Stored data entries:

╔══

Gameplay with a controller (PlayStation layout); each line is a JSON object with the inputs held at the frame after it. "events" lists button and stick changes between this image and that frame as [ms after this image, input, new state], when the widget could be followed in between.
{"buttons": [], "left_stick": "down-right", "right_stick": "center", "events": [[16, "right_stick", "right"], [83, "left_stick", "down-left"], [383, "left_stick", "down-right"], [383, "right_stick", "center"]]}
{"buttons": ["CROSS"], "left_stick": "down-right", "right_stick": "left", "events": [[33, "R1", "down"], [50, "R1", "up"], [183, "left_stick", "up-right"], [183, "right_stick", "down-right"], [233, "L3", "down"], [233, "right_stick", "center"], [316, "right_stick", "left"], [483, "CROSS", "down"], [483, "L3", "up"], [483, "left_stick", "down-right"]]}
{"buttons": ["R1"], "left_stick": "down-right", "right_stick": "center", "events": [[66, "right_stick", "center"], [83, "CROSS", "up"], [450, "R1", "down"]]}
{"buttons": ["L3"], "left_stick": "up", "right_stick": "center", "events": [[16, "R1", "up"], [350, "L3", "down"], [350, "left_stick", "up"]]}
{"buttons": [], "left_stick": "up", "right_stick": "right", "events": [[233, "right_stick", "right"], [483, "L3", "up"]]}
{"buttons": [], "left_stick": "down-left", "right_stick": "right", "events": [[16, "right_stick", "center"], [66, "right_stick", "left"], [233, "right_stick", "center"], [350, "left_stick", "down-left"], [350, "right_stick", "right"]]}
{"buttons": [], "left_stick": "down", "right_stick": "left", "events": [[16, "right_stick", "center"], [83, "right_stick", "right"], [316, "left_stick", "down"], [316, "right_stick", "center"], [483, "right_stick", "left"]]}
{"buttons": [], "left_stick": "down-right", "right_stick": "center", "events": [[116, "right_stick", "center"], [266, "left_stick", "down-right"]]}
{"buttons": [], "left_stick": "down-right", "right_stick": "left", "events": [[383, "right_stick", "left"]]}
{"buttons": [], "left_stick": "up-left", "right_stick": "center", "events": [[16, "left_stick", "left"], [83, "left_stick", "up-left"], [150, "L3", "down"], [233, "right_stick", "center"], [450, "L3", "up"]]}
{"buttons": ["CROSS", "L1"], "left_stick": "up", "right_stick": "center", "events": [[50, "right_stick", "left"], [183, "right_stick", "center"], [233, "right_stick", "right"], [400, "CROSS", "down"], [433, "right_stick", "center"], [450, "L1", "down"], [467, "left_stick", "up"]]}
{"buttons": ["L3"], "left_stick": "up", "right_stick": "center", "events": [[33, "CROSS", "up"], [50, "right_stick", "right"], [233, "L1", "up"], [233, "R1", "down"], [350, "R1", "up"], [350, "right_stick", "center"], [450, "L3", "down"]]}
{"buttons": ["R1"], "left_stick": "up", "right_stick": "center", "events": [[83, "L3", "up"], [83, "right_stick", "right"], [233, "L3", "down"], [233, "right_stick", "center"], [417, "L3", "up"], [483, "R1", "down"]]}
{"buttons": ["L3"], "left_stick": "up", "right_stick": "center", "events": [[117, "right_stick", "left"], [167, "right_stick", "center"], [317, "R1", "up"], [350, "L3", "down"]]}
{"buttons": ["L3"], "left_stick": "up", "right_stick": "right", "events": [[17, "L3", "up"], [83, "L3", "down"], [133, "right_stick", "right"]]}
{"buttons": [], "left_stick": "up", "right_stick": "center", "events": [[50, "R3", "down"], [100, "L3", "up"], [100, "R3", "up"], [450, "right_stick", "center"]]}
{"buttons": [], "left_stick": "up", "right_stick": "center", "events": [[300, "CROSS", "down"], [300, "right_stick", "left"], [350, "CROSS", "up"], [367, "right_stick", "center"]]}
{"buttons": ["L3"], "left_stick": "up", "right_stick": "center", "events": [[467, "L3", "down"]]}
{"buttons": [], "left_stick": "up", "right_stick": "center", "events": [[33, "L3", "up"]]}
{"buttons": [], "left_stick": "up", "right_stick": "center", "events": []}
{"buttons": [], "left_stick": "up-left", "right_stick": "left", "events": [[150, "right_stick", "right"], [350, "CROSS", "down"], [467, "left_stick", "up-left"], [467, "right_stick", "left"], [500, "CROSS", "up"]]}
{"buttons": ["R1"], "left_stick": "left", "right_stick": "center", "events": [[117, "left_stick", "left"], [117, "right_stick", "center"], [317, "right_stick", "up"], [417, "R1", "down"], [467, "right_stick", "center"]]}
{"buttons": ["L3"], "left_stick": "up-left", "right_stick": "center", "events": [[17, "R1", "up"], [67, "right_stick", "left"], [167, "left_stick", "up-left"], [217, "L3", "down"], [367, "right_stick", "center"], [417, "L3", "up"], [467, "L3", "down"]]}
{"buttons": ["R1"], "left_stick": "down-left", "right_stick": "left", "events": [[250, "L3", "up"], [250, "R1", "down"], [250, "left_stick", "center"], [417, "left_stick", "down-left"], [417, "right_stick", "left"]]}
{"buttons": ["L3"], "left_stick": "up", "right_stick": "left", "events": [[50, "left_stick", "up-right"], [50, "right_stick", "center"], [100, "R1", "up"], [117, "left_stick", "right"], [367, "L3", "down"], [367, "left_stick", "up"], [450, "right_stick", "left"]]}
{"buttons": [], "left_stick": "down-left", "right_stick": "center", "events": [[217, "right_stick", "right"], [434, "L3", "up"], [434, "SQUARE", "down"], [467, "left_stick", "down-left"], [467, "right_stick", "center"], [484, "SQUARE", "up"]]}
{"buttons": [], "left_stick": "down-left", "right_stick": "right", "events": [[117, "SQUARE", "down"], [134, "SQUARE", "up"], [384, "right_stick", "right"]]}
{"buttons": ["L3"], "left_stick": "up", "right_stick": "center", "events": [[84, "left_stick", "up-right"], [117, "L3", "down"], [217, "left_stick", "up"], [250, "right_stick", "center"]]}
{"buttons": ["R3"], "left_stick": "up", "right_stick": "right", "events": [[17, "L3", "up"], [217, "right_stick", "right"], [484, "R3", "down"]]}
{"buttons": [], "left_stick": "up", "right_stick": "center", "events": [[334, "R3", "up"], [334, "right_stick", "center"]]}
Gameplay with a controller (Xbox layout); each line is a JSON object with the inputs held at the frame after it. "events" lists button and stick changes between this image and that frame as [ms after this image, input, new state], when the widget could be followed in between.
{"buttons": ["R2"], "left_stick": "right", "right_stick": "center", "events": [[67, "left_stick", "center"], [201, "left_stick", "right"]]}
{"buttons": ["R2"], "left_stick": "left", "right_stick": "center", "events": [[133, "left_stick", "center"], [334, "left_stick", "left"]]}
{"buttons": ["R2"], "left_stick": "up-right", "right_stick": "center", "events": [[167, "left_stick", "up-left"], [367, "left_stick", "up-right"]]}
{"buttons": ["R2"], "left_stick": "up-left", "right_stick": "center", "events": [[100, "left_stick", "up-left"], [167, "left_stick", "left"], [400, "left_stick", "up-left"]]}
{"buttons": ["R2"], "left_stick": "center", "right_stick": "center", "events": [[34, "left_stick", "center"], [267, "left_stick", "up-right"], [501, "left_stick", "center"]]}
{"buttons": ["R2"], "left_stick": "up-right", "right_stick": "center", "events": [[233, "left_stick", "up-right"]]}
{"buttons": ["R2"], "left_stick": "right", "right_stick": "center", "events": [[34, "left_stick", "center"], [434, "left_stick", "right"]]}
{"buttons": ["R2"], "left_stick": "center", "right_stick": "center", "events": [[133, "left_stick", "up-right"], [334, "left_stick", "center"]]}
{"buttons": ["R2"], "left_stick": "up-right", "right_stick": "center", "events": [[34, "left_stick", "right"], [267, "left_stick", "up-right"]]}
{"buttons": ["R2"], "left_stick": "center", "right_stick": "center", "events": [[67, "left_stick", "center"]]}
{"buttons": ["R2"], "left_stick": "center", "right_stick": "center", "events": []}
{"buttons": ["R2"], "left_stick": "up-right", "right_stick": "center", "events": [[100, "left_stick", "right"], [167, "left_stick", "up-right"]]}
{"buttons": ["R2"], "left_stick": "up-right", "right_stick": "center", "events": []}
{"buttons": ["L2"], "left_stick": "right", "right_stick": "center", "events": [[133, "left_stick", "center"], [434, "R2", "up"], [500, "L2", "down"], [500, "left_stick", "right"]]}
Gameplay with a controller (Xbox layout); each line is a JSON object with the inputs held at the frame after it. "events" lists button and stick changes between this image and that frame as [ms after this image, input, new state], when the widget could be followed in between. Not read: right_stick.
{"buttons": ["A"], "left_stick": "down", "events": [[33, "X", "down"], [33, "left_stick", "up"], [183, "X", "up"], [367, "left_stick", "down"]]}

╚══

- Task instructions
Which lines in the data above contain "that"? Show each one.

- Problem solution
Gameplay with a controller (PlayStation layout); each line is a JSON object with the inputs held at the frame after it. "events" lists button and stick changes between this image and that frame as [ms after this image, input, new state], when the widget could be followed in between.
Gameplay with a controller (Xbox layout); each line is a JSON object with the inputs held at the frame after it. "events" lists button and stick changes between this image and that frame as [ms after this image, input, new state], when the widget could be followed in between.
Gameplay with a controller (Xbox layout); each line is a JSON object with the inputs held at the frame after it. "events" lists button and stick changes between this image and that frame as [ms after this image, input, new state], when the widget could be followed in between. Not read: right_stick.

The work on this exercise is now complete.